On leaving the meeting in London I asked the door porter which was the nearest underground station that would take me to Kings Cross. He quickly grasped that I was a Scot and offered to show me the plaque commemorating the death of William Wallace.
It struck me as ironic that Wallace should have been hanged, drawn and quartered on 23 August, 1305, close to Butchers' Hall and Smithfield Market!
Wallace was a brave man but it will take a different brand of courage to face the descent of this year's cereal harvest into little more than a salvage operation. However, there does seem to be something of a north-south divide.

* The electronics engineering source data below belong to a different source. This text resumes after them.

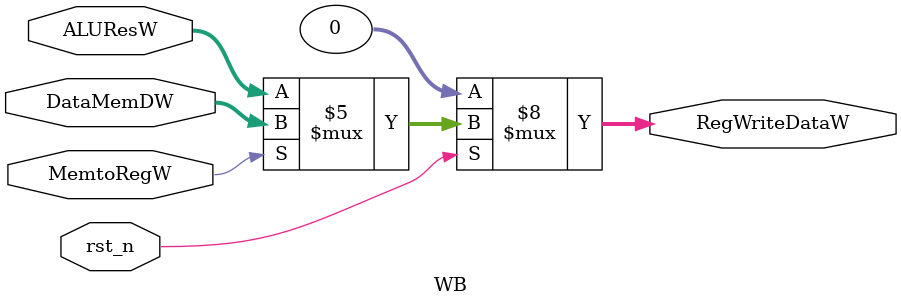
<source format=v>
`timescale 1ns / 1ps
module WB(
input rst_n,
input MemtoRegW,
input [31:0] DataMemDW,
input [31:0] ALUResW,
output reg [31:0] RegWriteDataW
    );

always@(*) begin
	if(~rst_n) begin
		RegWriteDataW <= 0;
	end
	else begin
		if(MemtoRegW == 1)
			RegWriteDataW <= DataMemDW;
		else
			RegWriteDataW <= ALUResW;
	end
end

endmodule

</source>
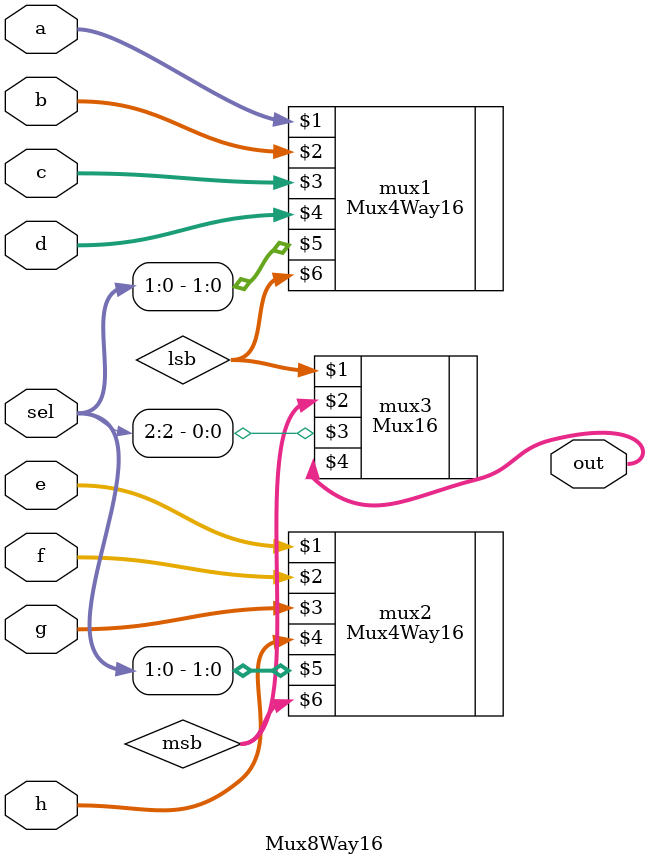
<source format=v>
module Mux8Way16 (
    input  [15:0] a,
    b,
    c,
    d,
    e,
    f,
    g,
    h,
    input  [ 2:0] sel,
    output [15:0] out
);

  wire [15:0] lsb;
  wire [15:0] msb;

  Mux4Way16 mux1 (
      a,
      b,
      c,
      d,
      sel[1:0],
      lsb
  );
  Mux4Way16 mux2 (
      e,
      f,
      g,
      h,
      sel[1:0],
      msb
  );
  Mux16 mux3 (
      lsb,
      msb,
      sel[2],
      out
  );

endmodule

</source>
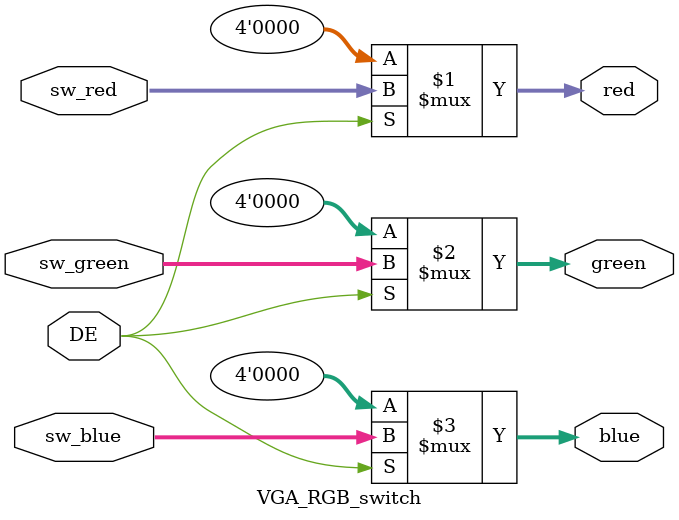
<source format=sv>
`timescale 1ns / 1ps

module VGA_RGB_switch (
    input  logic [3:0] sw_red,
    input  logic [3:0] sw_green,
    input  logic [3:0] sw_blue,
    input  logic       DE,
    output logic [3:0] red,
    output logic [3:0] green,
    output logic [3:0] blue
);
    assign red   = DE ? sw_red : 4'b0;
    assign green = DE ? sw_green : 4'b0;
    assign blue  = DE ? sw_blue : 4'b0;
endmodule

</source>
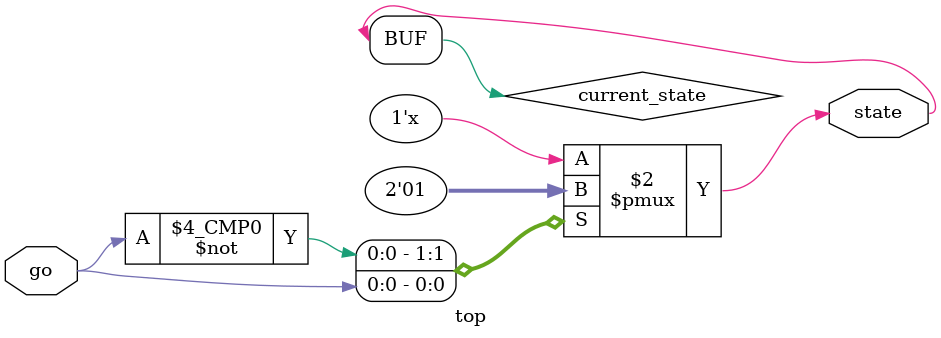
<source format=v>
/*
Design a simple 2-state Finite State Machine (FSM) in Verilog. 
The FSM has two states: IDLE and ACTIVE. The FSM starts in the IDLE state. 
When the input signal 'go' is high, the FSM transitions to the ACTIVE state. 
When 'go' is low, it transitions back to the IDLE state. 
An output signal 'state' should indicate the current state: 0 for IDLE and 1 for ACTIVE.
*/

module top(
  input go,
  output state
);
  // creating the reg for procedural assignments
  reg current_state;

  // creating state params
  localparam IDLE=0, ACTIVE=1; // states
  localparam LOW=0, HIGH=1;

  // always combo block to handle state and output logic
  always @ (*) begin
    case (go)
      LOW: begin
        current_state = IDLE;
      end
      HIGH: begin
        current_state = ACTIVE;
      end
    endcase
  end

  // driving the output with our reg (current_state)
  assign state = current_state;
endmodule

</source>
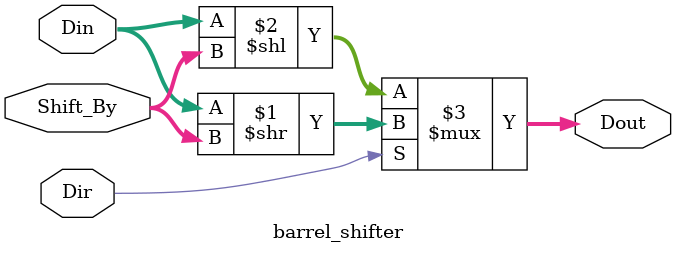
<source format=v>
`timescale 1ns / 1ps


module barrel_shifter(
	input			Dir,
    input [31:0]	Din,
    input [4:0]		Shift_By,
    output [31:0]	Dout
    );
 
	assign Dout = Dir ? (Din >> Shift_By) : (Din << Shift_By);
	
endmodule

</source>
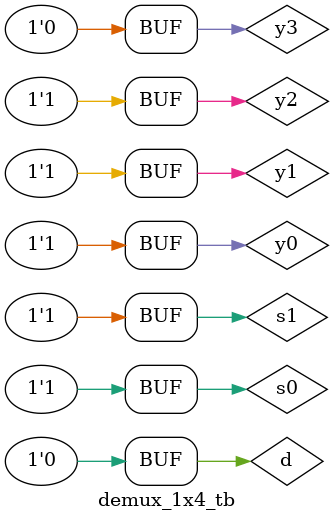
<source format=v>

module demux_1x2(d,s,y0,y1);
	input d,s;
	output y0,y1;
	assign y0 = d&(~s);
	assign y1 = d&s; 
endmodule 

module demux_1x4(d,s0,s1,y0,y1,y2,y3);
	input s0,s1,d;
	output y0,y1,y2,y3;
	wire t1,t2; 
	demux_1x2 d0(d,s0,t1,t2);
	demux_1x2 d1(d,s1,y0,y1);
	demux_1x2 d2(d,s1,y2,y3);
endmodule
//TestBench

module demux_1x4_tb;
	reg d,s0,s1;
	wire y0,y1,y2,y3;
	demux_1x4 dut(d,s0,s1,y0,y1,y2,y3);
	initial begin
		d=0; s0=0; s1=0; y0=1; y1=0; y2=0; y3=1; #10;
		d=0; s0=0; s1=0; y0=0; y1=1; y2=1; y3=1; #10;
		d=0; s0=0; s1=1; y0=0; y1=1; y2=0; y3=0; #10;
		d=0; s0=0; s1=1; y0=1; y1=0; y2=1; y3=1; #10;
		d=0; s0=1; s1=0; y0=0; y1=0; y2=1; y3=0; #10;
		d=0; s0=1; s1=0; y0=1; y1=1; y2=0; y3=1; #10;
		d=0; s0=1; s1=1; y0=0; y1=0; y2=0; y3=1; #10;
		d=0; s0=1; s1=1; y0=1; y1=1; y2=1; y3=0; #10;
	end
endmodule 
</source>
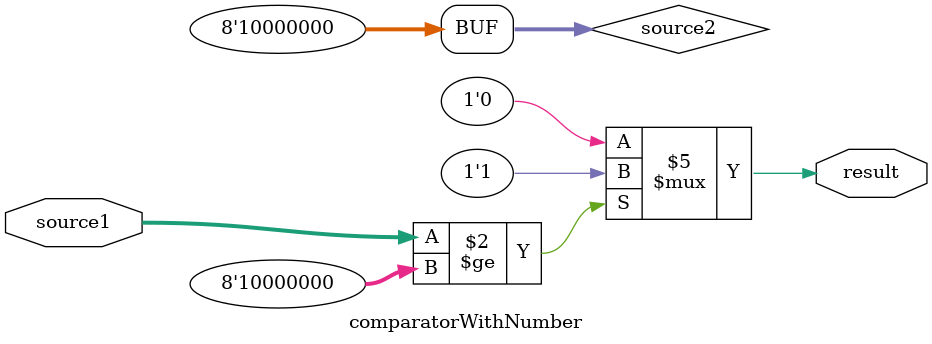
<source format=v>
`timescale 1ns / 1ps


module comparatorWithNumber#(parameter size=8,value=128)(
    input[size-1:0] source1,
    output reg result
    );
    
    reg[size-1:0] source2=value;
    
    always@(*)
    begin
    if(source1>=source2) result = 1'b1;
    else result =1'b0;
    end
endmodule

</source>
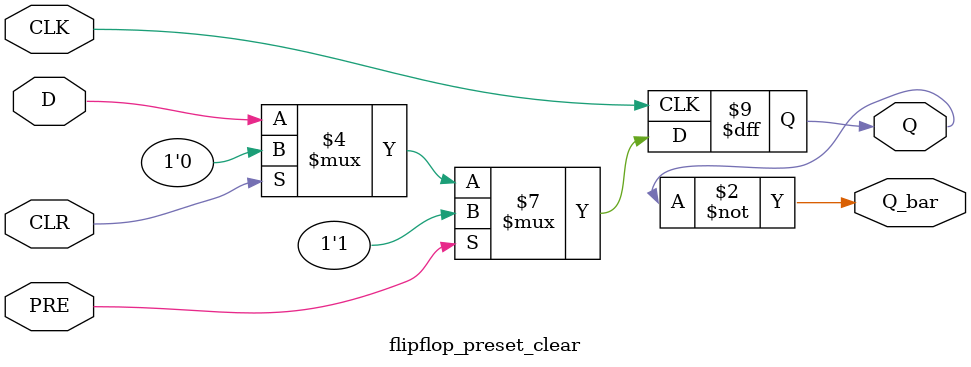
<source format=v>

module flipflop_preset_clear(
    input CLK,
    input D,
    input PRE,
    input CLR,
    output Q,
    output Q_bar
);

reg Q;

always @ (posedge CLK) begin
    if (PRE) begin
        Q <= 1'b1;
    end else if (CLR) begin
        Q <= 1'b0;
    end else begin
        Q <= D;
    end
end

assign Q_bar = ~Q;

endmodule

</source>
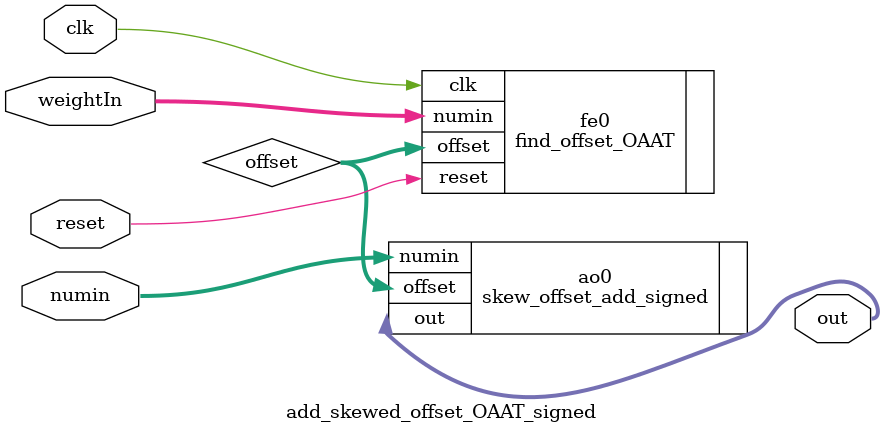
<source format=v>
module add_skewed_offset_OAAT_signed
#(parameter size_code = 5,
  parameter size_weight = 8,
  parameter size_mem = 16)
(
  input clk, reset,
  input [(size_weight-1):0] weightIn,
  input [(size_mem-1):0] numin,
  output [(size_mem-1):0] out
  );
		
	// Find Offsets
	wire [(size_weight*size_code-1):0] offset;
	find_offset_OAAT #(size_weight, size_code) fe0 (
		.clk(clk), .reset(reset), 
		.numin(weightIn), .offset(offset));

	// Add Offsets
	skew_offset_add_signed #(size_weight, size_mem, size_code) ao0 ( 
		.offset(offset), .numin(numin),
		.out(out));

endmodule

</source>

Harvesting in Scotland north of the Forth appears to have been progressing, albeit in fits and starts, but the same cannot be said for parts of the Borders, Northumberland and Durham.
Travelling back north from London I was struck by just how much harvest remains to be gathered in, all the way up from York. The crops of wheat promised much, but were clearly slower in ripening than normal, and little wonder given the lack of sunshine for months on end.
Many of those crops will have taken a real battering over the weekend and the forecasters suggest more rain is on its way.
But all may not yet be lost. Modern science has provided farmers with a wide range of chemicals, not least products to stiffen the straw and prevent crops being totally flattened. Fungicides are also used reduce moulds in the ears of the crop.
The irony is that these products, and a great many more, will be banned if the bureaucrats of Brussels have their way. The proposals are nothing short of madness and those who came up with them should perhaps be given the Wallace treatment.
Finally, the sheep world will descend on Springwood Park in Kelso on Friday for the annual ram sales. With lamb prices holding up, the prospects must be reasonable. But if it is a dry day many buyers will be keen to make their purchases quickly and get home to the business of the harvest.